The Internet is universally lauded for the openness that lets virtually anyone launch a website or a Web services business. It's a model that lets companies like Facebook grow to over 500 million users in a few short years and Google (NASDAQ: GOOG) build a multi-billion dollar search empire.
While the Web remains largely open, two highly regarded observers of the Internet scene, see a growing battle among the bigger players to lock in their dominant positions as the Web enters its next phase of growth. It's a battle that they say could result in upstart successes, unexpected alliances and failures as new technologies and strategies emerge and users switch to whatever sites and services are the hottest and most useful.
"In the Internet economy, you look at mobile and it's about iPhone versus Android. Each represents a point of control," said Tim O'Reilly, a co-host of next month's Web 2.0 Summit.
O'Reilly and fellow Web 2.0 Summit host John Battelle, spoke during a webcast Wednesday on the event's theme: Points of Control: The Battle for the Network Economy.
While Google (NASDAQ: GOOG) originally supported and continues to partner with Apple (NASAQ: APPL) on the iPhone, O'Reilly said the search giant was forced to develop the Android platform because it viewed the iPhone as a relatively closed system.
"They foresaw the possibility of not having applications on the iPhone and realized they had to have an open platform or risk getting shut out by Apple, Microsoft or someone else," said O'Reilly.
But O'Reilly said the points of control are a moving target. "[Apple] reinvented the mobile landscape, but they don't do search very well and they're going to have to figure that out or ask where they can get that capability," he said, adding that an alliance with rival Microsoft for its Bing search service isn't out of the question because both companies want to defeat Google.
Battelle and his team developed an interactive Points of Control map designed to represent the key areas of control across the Internet landscape. For example, the "Land of Search" is dominated by Google, while the "Kingdom of Ecommerce" is ruled over by Amazon (NASDAQ: AMZN) and eBay (NASDAQ: EBAY).
There's also a small "Enterprise Island" which Battelle admits is a very important segment of the Internet landscape and could easily be its own map. "A lot of structured content in the enterprise will start to inform consumers going forward," he said.
At the other end of the spectrum, Battelle noted that gaming has emerged as another control point, with the phenomenal rise of Zynga, publisher of the popular game Farmville on Facebook. "Zynga can be seen as a point of identity control and ecommerce," said Battelle.
O'Reilly took note of a recent treatise by Microsoft's (NASDAQ: MSFT) outgoing chief software architect Ray Ozzie as a sign of the challenges the software giant faces in trying to establish more points of control.

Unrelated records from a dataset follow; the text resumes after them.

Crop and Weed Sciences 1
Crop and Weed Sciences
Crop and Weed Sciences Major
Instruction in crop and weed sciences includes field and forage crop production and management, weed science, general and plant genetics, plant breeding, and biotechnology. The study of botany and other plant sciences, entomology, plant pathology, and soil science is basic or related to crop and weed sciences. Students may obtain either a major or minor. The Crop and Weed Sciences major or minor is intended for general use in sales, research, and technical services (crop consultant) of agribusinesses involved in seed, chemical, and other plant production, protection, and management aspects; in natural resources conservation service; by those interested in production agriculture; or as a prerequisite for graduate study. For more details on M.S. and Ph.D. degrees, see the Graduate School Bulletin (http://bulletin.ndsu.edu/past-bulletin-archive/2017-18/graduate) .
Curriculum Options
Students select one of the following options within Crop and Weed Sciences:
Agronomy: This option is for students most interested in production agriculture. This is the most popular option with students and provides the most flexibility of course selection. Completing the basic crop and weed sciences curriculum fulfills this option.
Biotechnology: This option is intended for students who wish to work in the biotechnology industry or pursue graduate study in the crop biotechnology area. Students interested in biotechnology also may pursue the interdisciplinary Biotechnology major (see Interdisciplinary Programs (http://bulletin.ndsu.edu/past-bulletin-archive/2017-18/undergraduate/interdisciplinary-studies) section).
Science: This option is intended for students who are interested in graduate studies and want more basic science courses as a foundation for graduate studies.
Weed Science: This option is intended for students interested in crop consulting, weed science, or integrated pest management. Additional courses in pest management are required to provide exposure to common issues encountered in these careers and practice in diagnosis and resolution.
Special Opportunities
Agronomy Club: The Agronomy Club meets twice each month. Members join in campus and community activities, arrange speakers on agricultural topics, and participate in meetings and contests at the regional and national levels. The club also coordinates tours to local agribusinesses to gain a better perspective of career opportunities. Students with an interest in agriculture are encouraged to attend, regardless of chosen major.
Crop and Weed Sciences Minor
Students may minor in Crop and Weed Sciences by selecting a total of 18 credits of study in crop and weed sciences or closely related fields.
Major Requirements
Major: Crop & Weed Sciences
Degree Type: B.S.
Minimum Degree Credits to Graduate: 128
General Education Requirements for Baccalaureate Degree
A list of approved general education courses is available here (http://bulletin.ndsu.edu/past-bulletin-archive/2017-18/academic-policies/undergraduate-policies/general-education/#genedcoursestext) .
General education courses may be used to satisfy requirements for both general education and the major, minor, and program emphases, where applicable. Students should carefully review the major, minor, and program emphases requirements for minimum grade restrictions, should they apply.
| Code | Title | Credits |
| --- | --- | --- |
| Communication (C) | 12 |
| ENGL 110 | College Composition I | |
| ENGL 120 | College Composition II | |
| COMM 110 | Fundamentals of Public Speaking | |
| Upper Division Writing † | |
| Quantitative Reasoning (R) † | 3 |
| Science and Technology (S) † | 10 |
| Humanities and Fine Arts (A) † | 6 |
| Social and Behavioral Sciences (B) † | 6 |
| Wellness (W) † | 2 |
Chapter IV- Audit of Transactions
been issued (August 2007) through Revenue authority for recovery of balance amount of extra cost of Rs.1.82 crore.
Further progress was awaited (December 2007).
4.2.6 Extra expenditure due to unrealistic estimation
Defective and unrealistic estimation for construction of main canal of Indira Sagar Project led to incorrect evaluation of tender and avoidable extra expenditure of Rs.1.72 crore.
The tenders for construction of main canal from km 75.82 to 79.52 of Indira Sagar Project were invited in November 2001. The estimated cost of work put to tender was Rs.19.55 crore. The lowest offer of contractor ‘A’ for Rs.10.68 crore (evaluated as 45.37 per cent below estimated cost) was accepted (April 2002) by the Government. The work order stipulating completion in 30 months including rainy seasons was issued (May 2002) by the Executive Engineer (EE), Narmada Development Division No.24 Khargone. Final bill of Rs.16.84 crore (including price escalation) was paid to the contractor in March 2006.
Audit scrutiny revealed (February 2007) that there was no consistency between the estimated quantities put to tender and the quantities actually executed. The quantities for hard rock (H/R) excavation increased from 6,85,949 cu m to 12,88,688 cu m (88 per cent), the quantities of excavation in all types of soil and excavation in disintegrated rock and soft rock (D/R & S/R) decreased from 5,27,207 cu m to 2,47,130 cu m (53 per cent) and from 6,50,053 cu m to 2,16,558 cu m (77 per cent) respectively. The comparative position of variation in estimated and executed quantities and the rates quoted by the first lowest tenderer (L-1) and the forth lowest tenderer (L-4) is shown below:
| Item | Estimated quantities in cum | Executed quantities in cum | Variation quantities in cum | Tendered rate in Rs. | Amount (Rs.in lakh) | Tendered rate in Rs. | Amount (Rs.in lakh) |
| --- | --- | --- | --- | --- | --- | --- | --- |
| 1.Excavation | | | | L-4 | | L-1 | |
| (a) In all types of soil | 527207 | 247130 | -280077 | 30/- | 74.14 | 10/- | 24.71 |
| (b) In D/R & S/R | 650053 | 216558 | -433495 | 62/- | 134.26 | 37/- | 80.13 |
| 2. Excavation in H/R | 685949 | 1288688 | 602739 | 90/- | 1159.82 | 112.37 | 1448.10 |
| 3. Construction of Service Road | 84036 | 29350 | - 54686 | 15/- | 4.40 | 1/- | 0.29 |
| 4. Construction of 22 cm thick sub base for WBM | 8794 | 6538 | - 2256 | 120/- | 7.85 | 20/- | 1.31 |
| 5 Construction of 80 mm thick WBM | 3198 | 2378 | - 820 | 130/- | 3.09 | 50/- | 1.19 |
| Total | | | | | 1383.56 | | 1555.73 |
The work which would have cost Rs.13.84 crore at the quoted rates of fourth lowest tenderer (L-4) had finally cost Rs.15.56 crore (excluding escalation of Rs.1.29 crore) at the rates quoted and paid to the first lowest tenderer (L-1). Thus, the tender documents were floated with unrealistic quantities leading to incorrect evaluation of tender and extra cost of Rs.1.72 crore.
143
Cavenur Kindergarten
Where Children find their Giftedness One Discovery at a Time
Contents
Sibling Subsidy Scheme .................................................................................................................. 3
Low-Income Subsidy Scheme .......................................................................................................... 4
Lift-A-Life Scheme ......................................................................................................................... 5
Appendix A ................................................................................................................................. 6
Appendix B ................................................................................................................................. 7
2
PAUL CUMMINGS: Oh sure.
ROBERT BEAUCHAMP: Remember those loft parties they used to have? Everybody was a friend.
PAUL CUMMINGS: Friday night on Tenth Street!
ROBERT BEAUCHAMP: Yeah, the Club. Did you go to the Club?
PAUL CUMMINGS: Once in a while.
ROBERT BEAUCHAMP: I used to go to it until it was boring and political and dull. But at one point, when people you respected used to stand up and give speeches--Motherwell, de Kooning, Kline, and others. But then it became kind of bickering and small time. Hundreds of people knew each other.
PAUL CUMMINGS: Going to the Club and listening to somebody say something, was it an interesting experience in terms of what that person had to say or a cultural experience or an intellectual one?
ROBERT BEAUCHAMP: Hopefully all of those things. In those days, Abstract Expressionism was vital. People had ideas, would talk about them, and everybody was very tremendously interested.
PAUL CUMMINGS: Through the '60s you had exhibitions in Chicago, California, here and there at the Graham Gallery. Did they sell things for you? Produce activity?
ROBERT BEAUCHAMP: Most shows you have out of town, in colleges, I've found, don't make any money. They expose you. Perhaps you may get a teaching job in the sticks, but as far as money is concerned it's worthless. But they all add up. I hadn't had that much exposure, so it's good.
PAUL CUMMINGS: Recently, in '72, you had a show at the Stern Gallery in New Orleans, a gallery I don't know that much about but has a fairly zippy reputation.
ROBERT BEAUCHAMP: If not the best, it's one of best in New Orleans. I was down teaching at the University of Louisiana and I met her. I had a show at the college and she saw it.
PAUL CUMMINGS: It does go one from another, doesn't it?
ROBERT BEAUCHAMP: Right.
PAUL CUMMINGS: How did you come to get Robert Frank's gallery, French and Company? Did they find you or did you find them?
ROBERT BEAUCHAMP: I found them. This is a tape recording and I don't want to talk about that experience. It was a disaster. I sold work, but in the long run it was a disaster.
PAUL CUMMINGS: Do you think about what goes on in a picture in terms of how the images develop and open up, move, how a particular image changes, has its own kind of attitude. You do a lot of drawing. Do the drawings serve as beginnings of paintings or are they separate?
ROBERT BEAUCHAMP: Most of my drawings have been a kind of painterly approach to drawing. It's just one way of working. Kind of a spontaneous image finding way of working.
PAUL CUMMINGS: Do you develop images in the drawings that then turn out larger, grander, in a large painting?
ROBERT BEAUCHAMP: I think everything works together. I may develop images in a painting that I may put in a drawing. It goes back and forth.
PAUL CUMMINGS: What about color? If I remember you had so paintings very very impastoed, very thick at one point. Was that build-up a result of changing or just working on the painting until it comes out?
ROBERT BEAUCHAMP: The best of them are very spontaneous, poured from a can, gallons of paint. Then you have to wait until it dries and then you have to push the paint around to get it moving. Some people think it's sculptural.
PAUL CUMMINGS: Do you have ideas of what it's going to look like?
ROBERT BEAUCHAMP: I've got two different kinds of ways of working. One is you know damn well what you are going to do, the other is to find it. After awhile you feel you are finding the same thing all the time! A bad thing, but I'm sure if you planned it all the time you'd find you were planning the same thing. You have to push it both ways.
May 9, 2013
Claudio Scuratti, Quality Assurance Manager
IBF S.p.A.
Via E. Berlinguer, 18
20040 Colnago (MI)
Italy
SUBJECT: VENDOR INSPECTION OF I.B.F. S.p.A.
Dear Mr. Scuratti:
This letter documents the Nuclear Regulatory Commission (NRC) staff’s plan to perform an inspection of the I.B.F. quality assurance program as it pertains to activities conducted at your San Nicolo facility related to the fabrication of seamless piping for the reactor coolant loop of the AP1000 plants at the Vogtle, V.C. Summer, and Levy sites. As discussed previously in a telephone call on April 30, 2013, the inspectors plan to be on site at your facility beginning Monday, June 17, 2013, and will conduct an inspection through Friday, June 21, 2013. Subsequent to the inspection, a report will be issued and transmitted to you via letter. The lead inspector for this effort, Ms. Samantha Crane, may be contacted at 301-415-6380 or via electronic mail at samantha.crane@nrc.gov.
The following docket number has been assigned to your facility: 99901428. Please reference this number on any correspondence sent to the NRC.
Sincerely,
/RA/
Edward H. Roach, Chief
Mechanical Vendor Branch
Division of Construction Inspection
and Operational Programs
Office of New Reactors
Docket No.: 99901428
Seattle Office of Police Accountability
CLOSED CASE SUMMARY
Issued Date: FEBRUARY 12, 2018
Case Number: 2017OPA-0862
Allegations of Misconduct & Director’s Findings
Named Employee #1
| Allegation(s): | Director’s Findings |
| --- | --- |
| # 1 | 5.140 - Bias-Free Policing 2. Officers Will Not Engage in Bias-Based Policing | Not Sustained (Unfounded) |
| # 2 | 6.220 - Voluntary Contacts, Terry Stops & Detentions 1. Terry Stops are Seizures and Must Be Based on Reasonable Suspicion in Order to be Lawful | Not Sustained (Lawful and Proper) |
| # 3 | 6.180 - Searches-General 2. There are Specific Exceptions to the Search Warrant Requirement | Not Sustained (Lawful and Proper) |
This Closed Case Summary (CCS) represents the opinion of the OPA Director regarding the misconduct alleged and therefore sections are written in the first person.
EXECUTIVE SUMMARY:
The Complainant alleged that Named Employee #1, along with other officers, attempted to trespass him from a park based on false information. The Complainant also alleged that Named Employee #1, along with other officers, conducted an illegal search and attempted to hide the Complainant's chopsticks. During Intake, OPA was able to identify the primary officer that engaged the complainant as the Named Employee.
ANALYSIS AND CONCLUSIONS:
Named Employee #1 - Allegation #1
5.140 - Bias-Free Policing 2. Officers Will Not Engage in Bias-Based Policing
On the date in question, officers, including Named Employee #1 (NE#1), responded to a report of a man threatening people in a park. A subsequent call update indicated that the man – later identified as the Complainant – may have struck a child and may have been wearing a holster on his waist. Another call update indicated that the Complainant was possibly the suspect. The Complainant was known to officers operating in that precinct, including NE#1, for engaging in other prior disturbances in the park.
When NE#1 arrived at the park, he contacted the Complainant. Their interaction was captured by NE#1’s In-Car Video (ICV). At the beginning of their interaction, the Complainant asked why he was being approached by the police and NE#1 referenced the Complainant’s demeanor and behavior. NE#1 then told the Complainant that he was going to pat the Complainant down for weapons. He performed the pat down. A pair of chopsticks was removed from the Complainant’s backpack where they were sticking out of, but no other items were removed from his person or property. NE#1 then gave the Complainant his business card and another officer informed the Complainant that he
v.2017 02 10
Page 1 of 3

"I think Ray probably wanted Microsoft to place a bigger bet on an unknown future than known, but Microsoft, as primarily an enterprise company, is in a very different place than a pure consumer company," he said.
O'Reilly also said he believes the current, most widely-used approaches to online privacy are "doomed to fail."
"Consumers will make tradeoffs of privacy for services," he said. "I guarantee you that Google knows where I live. We are leaking so much data that it's impossible to hide."
O'Reilly said new approaches he's seen in labs and broader use of existing technology, such as two-factor authentication, are needed more than ever to ensure privacy and security, particularly with the rising popularity of mobile devices.
"We're still driven by the idea of typing something, but there are ways in which the device just recognizes you; even by how you walk, your gait," he said. "There's a lot of interesting innovation waiting to happen."